"And the wreath that we break with our scattered band,
As it twines round the aged elm,—
Its fragments we'll keep with a sacred hand,
But the fragrance shall rise to them.
"So to-day we will dance right merrily,
An unbroken band, round the old elm-tree;
And they shall not ask for a greener shrine
Than the hearts of the class of '49."
Its grateful shade has in later times been used for purposes similar to those which Hutchinson records, as the accompanying lines will show, written in commemoration of the Rebellion of 1819.
"Wreaths to the chiefs who our rights have defended;
Hallowed and blessed be the Liberty Tree:
Where Lenox[44] his pies 'neath its shelter hath vended,
We Sophs have assembled, and sworn to be free."
The Rebelliad, p. 54.
The poet imagines the spirits of the different trees in the College yard assembled under the Liberty Tree to utter their sorrows.
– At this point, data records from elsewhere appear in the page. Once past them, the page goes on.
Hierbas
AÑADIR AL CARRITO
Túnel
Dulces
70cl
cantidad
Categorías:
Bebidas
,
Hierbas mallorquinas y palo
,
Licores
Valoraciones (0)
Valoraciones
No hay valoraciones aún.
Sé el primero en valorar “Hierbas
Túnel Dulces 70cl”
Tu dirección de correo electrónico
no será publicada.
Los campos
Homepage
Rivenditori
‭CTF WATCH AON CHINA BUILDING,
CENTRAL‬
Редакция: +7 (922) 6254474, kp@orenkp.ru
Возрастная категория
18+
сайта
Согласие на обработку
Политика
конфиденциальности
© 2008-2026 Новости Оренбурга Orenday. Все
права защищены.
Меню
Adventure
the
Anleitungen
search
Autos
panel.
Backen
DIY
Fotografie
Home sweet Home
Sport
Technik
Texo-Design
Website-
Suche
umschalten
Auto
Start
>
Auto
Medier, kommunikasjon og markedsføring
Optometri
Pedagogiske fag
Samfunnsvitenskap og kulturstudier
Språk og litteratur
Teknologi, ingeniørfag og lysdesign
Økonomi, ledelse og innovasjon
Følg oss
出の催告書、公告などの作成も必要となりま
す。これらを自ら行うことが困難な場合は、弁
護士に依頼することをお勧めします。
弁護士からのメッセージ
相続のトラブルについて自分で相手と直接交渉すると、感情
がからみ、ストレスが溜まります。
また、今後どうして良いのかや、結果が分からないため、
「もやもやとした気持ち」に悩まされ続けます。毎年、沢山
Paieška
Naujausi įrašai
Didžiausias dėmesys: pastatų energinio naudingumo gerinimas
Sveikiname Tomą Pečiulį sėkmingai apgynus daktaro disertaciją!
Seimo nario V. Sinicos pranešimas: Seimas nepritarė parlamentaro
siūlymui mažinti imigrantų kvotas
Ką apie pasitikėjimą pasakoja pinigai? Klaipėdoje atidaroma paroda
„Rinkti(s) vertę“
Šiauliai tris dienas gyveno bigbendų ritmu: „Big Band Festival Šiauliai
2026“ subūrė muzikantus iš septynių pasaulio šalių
"It was not many centuries since,
When, gathered on the moonlit green,
Beneath the Tree of Liberty,
A ring of weeping sprites was seen."
Meeting of the Dryads,[45] Holmes's Poems, p. 102.
It is sometimes called "the Farewell Tree," for obvious reasons.
"Just fifty years ago, good friends,
a young and gallant band
Were dancing round the Farewell Tree,
—each hand in comrade's hand."
Song, at Semi-centennial Anniversary of the Class of 1798.
See CLASS DAY.
LICEAT MIGRARE. Latin; literally, let it be permitted him to remove.